Throughout our travels with AutismSpot (dating back to April 2007), we have met with thousands of families and professionals who share the same story. Every raise that you get, the new money will allow your child to try a new therapy. The bigger your tax refund, the more money you have to spend on therapy equipment for the home. Inherit some money, now you can afford a private school that caters to your child's special needs. The stories are endless and the struggles are heartbreaking.

The autism community experiences an 80% + divorce rate among parents of children who are diagnosed on the spectrum. Single moms, single fathers are struggling to put food on the table and provide the therapies their children desperately need. Money and grants are given in the millions of dollars to fund research which all of us can applaud. But, what is being done for the single mother of two who are both on spectrum and surviving on less than $30,000 a year in income. Our system has failed us.

I am not a loose canon, a radical, a win-at-all-cost person. I don't want to trample my neighbor to get ahead. I am a father. A father to a child who needs me, his mother, and his brother more than he can begin to understand. I am a son who grew up with the belief that I live in the greatest country on earth and where opportunity existed around every corner. I witnessed firsthand the daily battle against another neurological disorder (Multiple Sclerosis). I am a brother who thanks God every day that my sisters will never face the challenges of raising a child with autism. I am a friend who you have known for years and may never see the scars that have been left after years of fighting this battle against autism. I am a member of a growing community that welcomes new members every twenty minutes when another child is diagnosed on the autism spectrum. I am a fighter, advocate for change, a communicator, and I am unwilling to waiver from this new path we must take.

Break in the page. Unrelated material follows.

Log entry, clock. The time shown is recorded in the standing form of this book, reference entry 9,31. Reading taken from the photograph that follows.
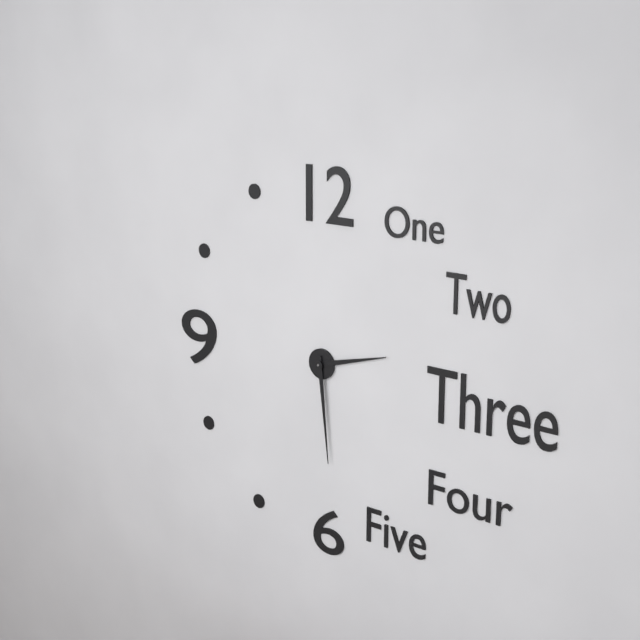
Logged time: 2,29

We often judge success by the thickness of a person's wallet or the size of their bank account. The lavish lifestyles some lead, the magazine covers they grace, the new cars they drive. Today, I read a note from a mom who shared with the world that her 13 year old son with Asperger's was asked to be the Chief Programmer on his school's Robotics Team. Now this my friends, this is an example of success. Two weeks ago I sat with a mom who showed me her son had learned to say his first name without using his DynaVox. He is ten years old. This is success that no mountain of money can ever replace. Her tear filled eyes looked up after he walked away and she told me he said, "Mom". This was the first time in ten years.

The annual economic impact autism has on the United States exceeds $8 billion. The average family reports spending more than $65,000 a year on education and specialized care. Many families see their costs exceeding $100,000 annually. Insurance and lack of coverage plays a significant factor in these rising costs. As more therapy and intervention solutions are proving to play a significant roll in improving communication, socialization, and daily functions, there is a growing list of options and a shrinking pocketbook that can no longer afford them. The agony of not being able to provide what your child needs is unbearable.

So, what's in my wallet? A piece of paper from my son that says, "I love laughing with you." Six years ago we were told, "Sam may never talk in complete sentences, he might only babble in unrecognizable ways, he might sit for hours staring at absolutely nothing, he may never play a team sport or run and jump like other children, he might never be able to make meaningful friendships (much less get married) and he may need constant care for his entire life, unless we start intervention immediately. Even with intervention, there are no guarantees." My little piece of paper says it all.

We speak with our wallets every day when we provide therapies for our children that are not covered by insurance. Now, lets speak with our combined voices and tell our Senators, Congressmen, and every elective official that we must do more to improve health care coverage for those living with autism.